## Task prompt
Search the records for the string "Peoria", and show each line where it appears.

## Saved entries
******************************
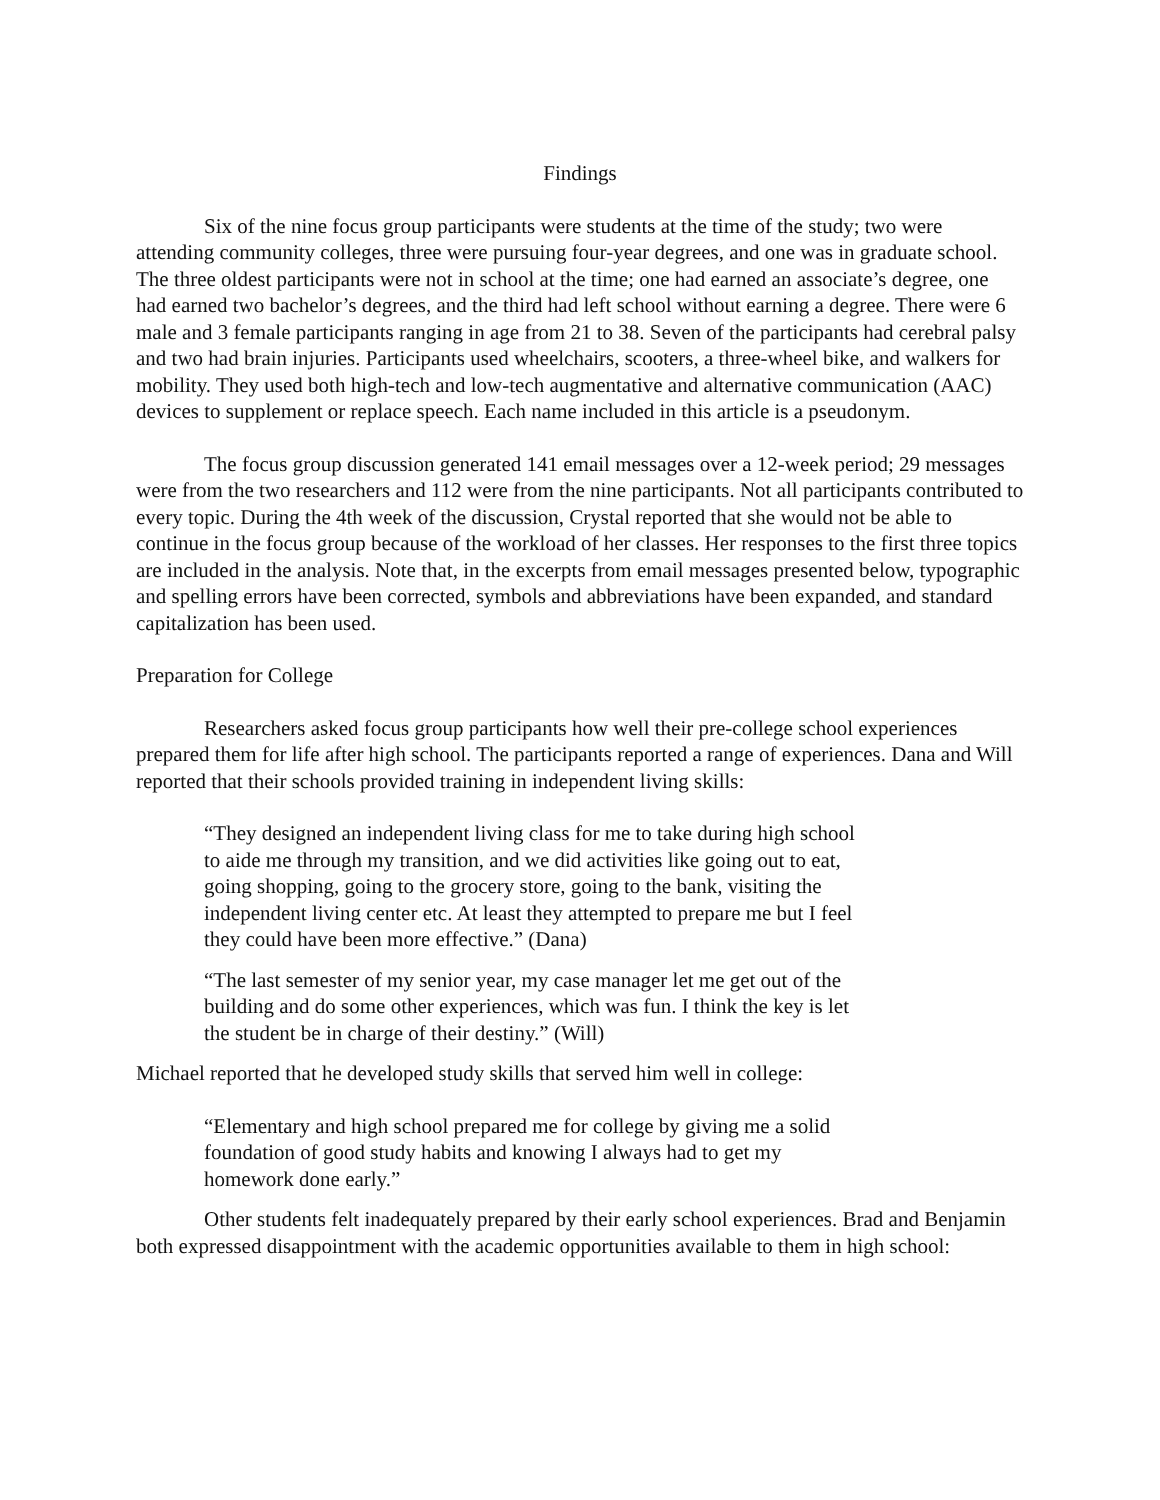Findings
Six of the nine focus group participants were students at the time of the study; two were attending community colleges, three were pursuing four-year degrees, and one was in graduate school. The three oldest participants were not in school at the time; one had earned an associate’s degree, one had earned two bachelor’s degrees, and the third had left school without earning a degree. There were 6 male and 3 female participants ranging in age from 21 to 38. Seven of the participants had cerebral palsy and two had brain injuries. Participants used wheelchairs, scooters, a three-wheel bike, and walkers for mobility. They used both high-tech and low-tech augmentative and alternative communication (AAC) devices to supplement or replace speech. Each name included in this article is a pseudonym.
The focus group discussion generated 141 email messages over a 12-week period; 29 messages were from the two researchers and 112 were from the nine participants. Not all participants contributed to every topic. During the 4th week of the discussion, Crystal reported that she would not be able to continue in the focus group because of the workload of her classes. Her responses to the first three topics are included in the analysis. Note that, in the excerpts from email messages presented below, typographic and spelling errors have been corrected, symbols and abbreviations have been expanded, and standard capitalization has been used.
Preparation for College
Researchers asked focus group participants how well their pre-college school experiences prepared them for life after high school. The participants reported a range of experiences. Dana and Will reported that their schools provided training in independent living skills:
“They designed an independent living class for me to take during high school to aide me through my transition, and we did activities like going out to eat, going shopping, going to the grocery store, going to the bank, visiting the independent living center etc. At least they attempted to prepare me but I feel they could have been more effective.” (Dana)
“The last semester of my senior year, my case manager let me get out of the building and do some other experiences, which was fun. I think the key is let the student be in charge of their destiny.” (Will)
Michael reported that he developed study skills that served him well in college:
“Elementary and high school prepared me for college by giving me a solid foundation of good study habits and knowing I always had to get my homework done early.”
Other students felt inadequately prepared by their early school experiences. Brad and Benjamin both expressed disappointment with the academic opportunities available to them in high school:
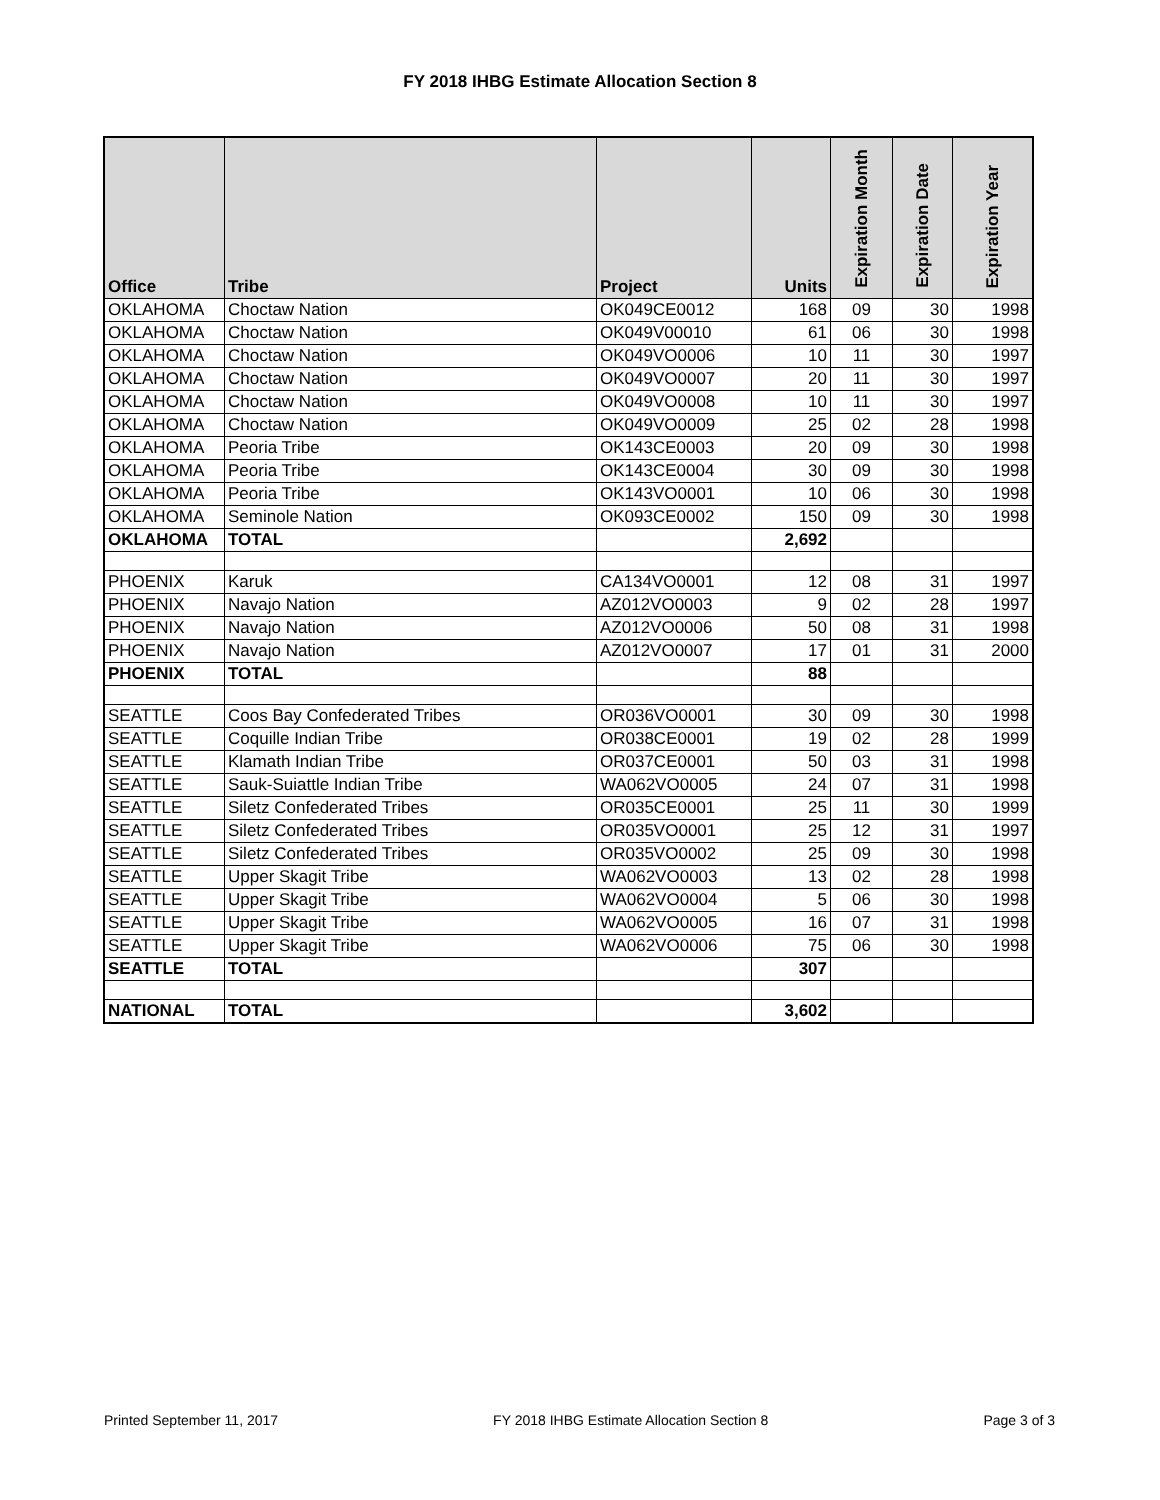FY 2018 IHBG Estimate Allocation Section 8
| Office | Tribe | Project | Units | Expiration Month | Expiration Date | Expiration Year |
| --- | --- | --- | --- | --- | --- | --- |
| OKLAHOMA | Choctaw Nation | OK049CE0012 | 168 | 09 | 30 | 1998 |
| OKLAHOMA | Choctaw Nation | OK049V00010 | 61 | 06 | 30 | 1998 |
| OKLAHOMA | Choctaw Nation | OK049VO0006 | 10 | 11 | 30 | 1997 |
| OKLAHOMA | Choctaw Nation | OK049VO0007 | 20 | 11 | 30 | 1997 |
| OKLAHOMA | Choctaw Nation | OK049VO0008 | 10 | 11 | 30 | 1997 |
| OKLAHOMA | Choctaw Nation | OK049VO0009 | 25 | 02 | 28 | 1998 |
| OKLAHOMA | Peoria Tribe | OK143CE0003 | 20 | 09 | 30 | 1998 |
| OKLAHOMA | Peoria Tribe | OK143CE0004 | 30 | 09 | 30 | 1998 |
| OKLAHOMA | Peoria Tribe | OK143VO0001 | 10 | 06 | 30 | 1998 |
| OKLAHOMA | Seminole Nation | OK093CE0002 | 150 | 09 | 30 | 1998 |
| OKLAHOMA | TOTAL | | 2,692 | | | |
| PHOENIX | Karuk | CA134VO0001 | 12 | 08 | 31 | 1997 |
| PHOENIX | Navajo Nation | AZ012VO0003 | 9 | 02 | 28 | 1997 |
| PHOENIX | Navajo Nation | AZ012VO0006 | 50 | 08 | 31 | 1998 |
| PHOENIX | Navajo Nation | AZ012VO0007 | 17 | 01 | 31 | 2000 |
| PHOENIX | TOTAL | | 88 | | | |
| SEATTLE | Coos Bay Confederated Tribes | OR036VO0001 | 30 | 09 | 30 | 1998 |
| SEATTLE | Coquille Indian Tribe | OR038CE0001 | 19 | 02 | 28 | 1999 |
| SEATTLE | Klamath Indian Tribe | OR037CE0001 | 50 | 03 | 31 | 1998 |
| SEATTLE | Sauk-Suiattle Indian Tribe | WA062VO0005 | 24 | 07 | 31 | 1998 |
| SEATTLE | Siletz Confederated Tribes | OR035CE0001 | 25 | 11 | 30 | 1999 |
| SEATTLE | Siletz Confederated Tribes | OR035VO0001 | 25 | 12 | 31 | 1997 |
| SEATTLE | Siletz Confederated Tribes | OR035VO0002 | 25 | 09 | 30 | 1998 |
| SEATTLE | Upper Skagit Tribe | WA062VO0003 | 13 | 02 | 28 | 1998 |
| SEATTLE | Upper Skagit Tribe | WA062VO0004 | 5 | 06 | 30 | 1998 |
| SEATTLE | Upper Skagit Tribe | WA062VO0005 | 16 | 07 | 31 | 1998 |
| SEATTLE | Upper Skagit Tribe | WA062VO0006 | 75 | 06 | 30 | 1998 |
| SEATTLE | TOTAL | | 307 | | | |
| NATIONAL | TOTAL | | 3,602 | | | |
Printed September 11, 2017 FY 2018 IHBG Estimate Allocation Section 8 Page 3 of 3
******************************
## Answer to the problem
| OKLAHOMA | Peoria Tribe | OK143CE0003 | 20 | 09 | 30 | 1998 |
| OKLAHOMA | Peoria Tribe | OK143CE0004 | 30 | 09 | 30 | 1998 |
| OKLAHOMA | Peoria Tribe | OK143VO0001 | 10 | 06 | 30 | 1998 |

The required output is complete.